21st October 2014 by The Harried House Hunter
By Kevin Murphy
In one or two recent client meetings, we have been asked why the turnover of stocks being bought and sold in our portfolios has increased of late. Let’s be clear on this – it hasn’t. Taking the Recovery fund as an example, you can see from the table below that portfolio turnover this year is in line with the long-term average of about 20% – an extremely low level in the context of the broader market.
This low average turnover is clear evidence of our genuinely patient approach to investing and of the five-year time horizon we adopt when we buy into businesses. Nevertheless, as you can also see from the table, there are times when portfolio turnover spikes and it does so on opportunity – for example, in the merger and acquisition frenzy of 2005 when a number of our holdings were the targets of bids
Then, in 2008, the portfolio went through its own ‘great rotation’ as we moved out of stocks that had held up quite well against the ravages of the credit crisis and into the then bombed-out bargains of the UK market, such as housebuilders and retailers. Since then, turnover within the portfolio has remained relatively constant though the actual number of holdings has been falling.

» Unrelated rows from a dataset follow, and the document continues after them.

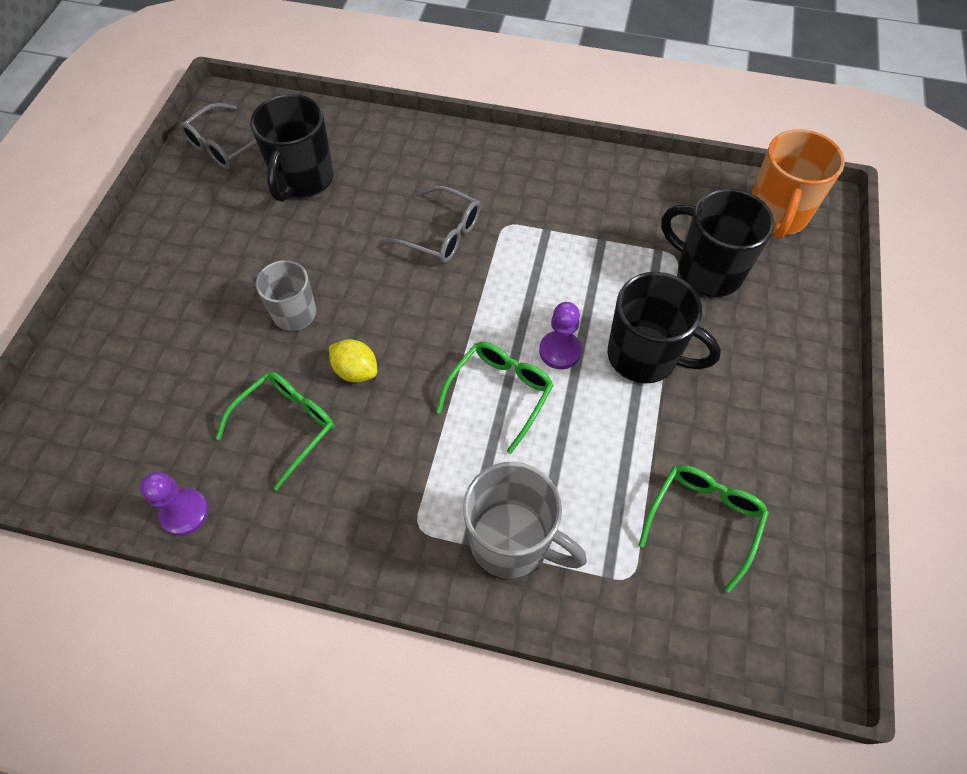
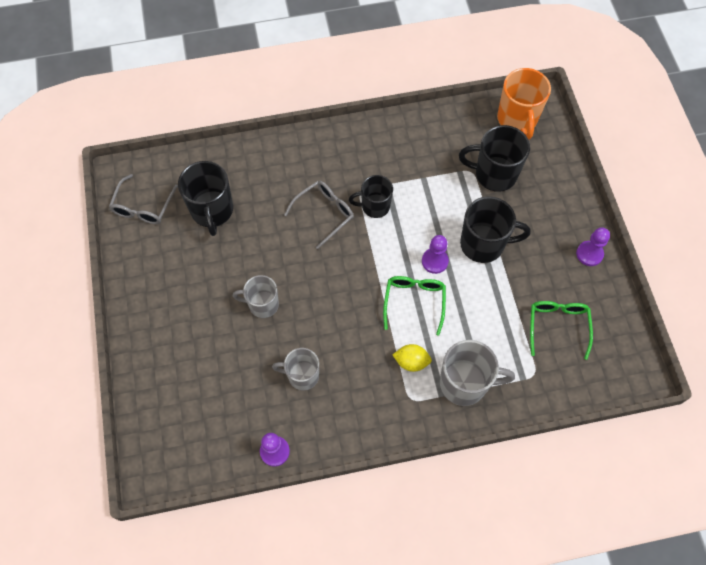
camera: 25 degrees left, 5 degrees up
green glasses [216,371,334,490] -> grey mug [272,348,319,391]
yellow lemon [329,339,377,382] -> yellow lemon moved to [393,344,432,372]
grey glasses [383,186,481,263] -> grey glasses turned 45 degrees counterclockwise [284,181,354,249]
none -> black mug [349,175,393,218]
none -> purple pawn [576,227,610,266]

Back in 2009, the total was just shy of 70 whereas today it is below 50 – indeed we would expect it to continue to drop for some months yet – and this may well be what is prompting those questions about turnover. However, there is nothing sinister behind the fall – it is simply that, when there are fewer attractive investments out there to make, we make fewer investments.
Here on The Value Perspective, we never look to force a portfolio. If there are lots of businesses we think are worth buying – as was the case in 2008 and 2009 – then we will buy lots of businesses. Equally, if the market opportunity is shrinking, the number of holdings in our portfolio will do likewise.